Because of the excellent manufacturing yield and performance of the Small OECTs, additional miniaturization steps were undertaken, in order to further push the limits of OECTs manufactured by screen printing. OECTs with channel dimensions of 150 × 100 µm2 and carbon areas exposed to the electrolyte of 45,000 µm2 were designed and printed, referred to as Tiny OECTs. The performance of the Tiny OECTs was evaluated based on drain current ON/OFF ratios. While promising results were achieved for some of the OECTs in this design, precision limitations of the printing method frequently came into play at these dimensions and the results were not entirely consistent.

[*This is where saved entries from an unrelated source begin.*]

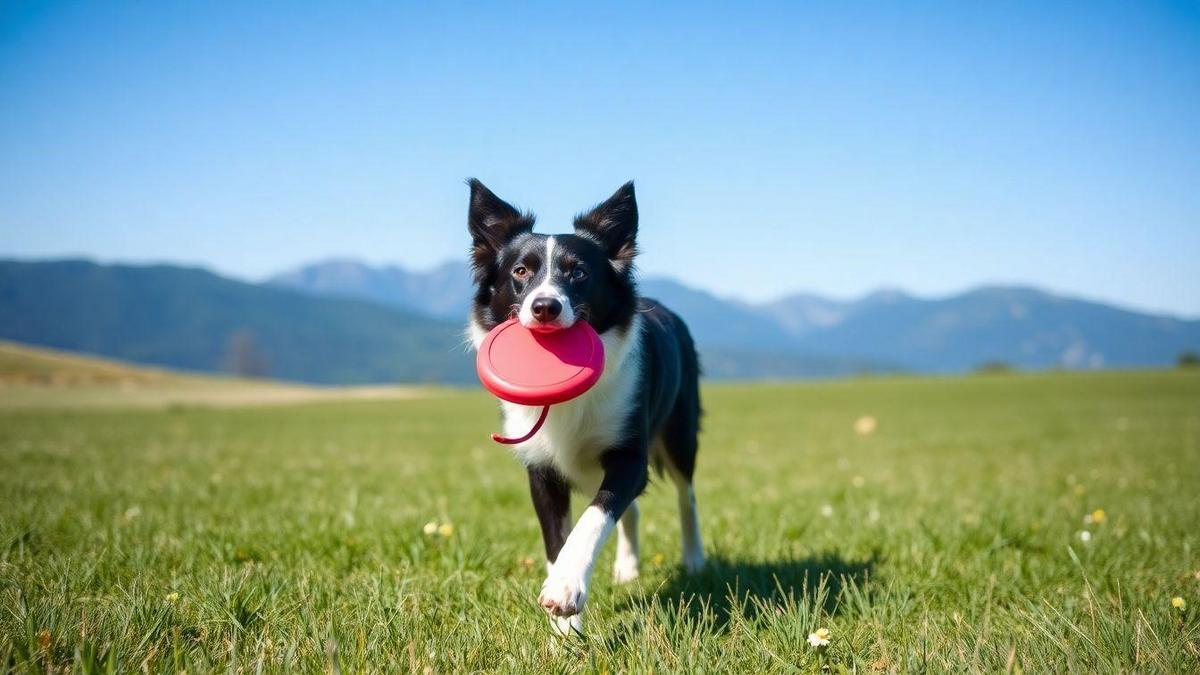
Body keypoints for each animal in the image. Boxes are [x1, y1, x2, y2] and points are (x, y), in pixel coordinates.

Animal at [463, 177, 705, 629]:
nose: (545, 306)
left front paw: (564, 590)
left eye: (579, 272)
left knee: (687, 496)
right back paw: (627, 569)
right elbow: (557, 540)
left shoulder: (629, 455)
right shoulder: (541, 470)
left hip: (681, 434)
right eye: (520, 271)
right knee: (634, 511)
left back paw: (695, 559)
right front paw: (565, 629)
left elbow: (594, 518)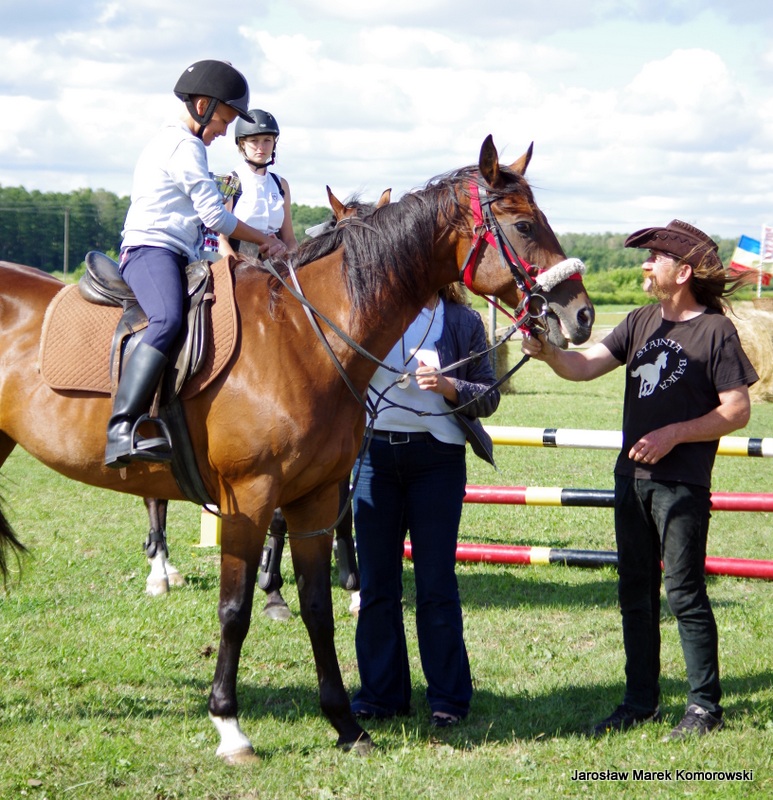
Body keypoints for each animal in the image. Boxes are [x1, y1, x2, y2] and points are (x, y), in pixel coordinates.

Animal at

ON/OFF current ratios higher than 100,000 were observed for some of these OECTs. As an example, the performance of a block of six printed OECTs (Supplementary Fig. 3a) gives ID,ON and ID,OFF values of ~1 mA and ~5 nA, respectively. The relatively higher ID,ON, as compared to the values reported above, is explained by that the channel length and width are 100 and 150 µm, respectively, which results in a lower channel resistance value than for the square-shaped channels. Further, the Tiny OECT design has also a smaller carbon area exposed to the electrolyte, which leads to relatively lower parasitic current contribution, and hence lower values of ID,OFF and IG,OFF. This led to ON/OFF current ratios of more than five orders of magnitude. However, the results in terms of ID,ON and ID,OFF levels were not consistent for the entire sheet and the manufacturing yield in terms of ON/OFF current ratio decreased to about 98% (based on the yield threshold of ON/OFF current ratio > 400). The reason for the decreased yield is probably directly tied to the small dimensions used, which introduces more malfunctioning devices. Printing several consecutive layers on top of each other requires excellent alignment accuracy between all the different layers. When the printed dimensions are truly small with respect to the accuracy limitation of the printing method, even a slight misalignment will have detrimental impact on the performance of the printed OECT device. Unintended contacts between layers will affect the performance, leading to large spread in terms of ON/OFF current ratio (exemplified in Supplementary Fig. 3b) across the sheet, or even inoperative devices, both being equally bad from a circuit design perspective. For instance, having an insulator layer slightly misaligned with respect to the carbon pads (serving as the source and drain electrodes) may create a different OECT architecture, and hence utterly different switching performance22. Having this in mind, it is critical to ensure that the same type of OECT architecture can be printed across the whole substrate area; hence, screen printing of the smallest possible OECT structures is not recommended. Choosing the Small OECT design results in more reliable and reproducible devices and is preferable over the Tiny OECT design, even though the trade-off leads to higher leakage current and lower ON/OFF current ratio.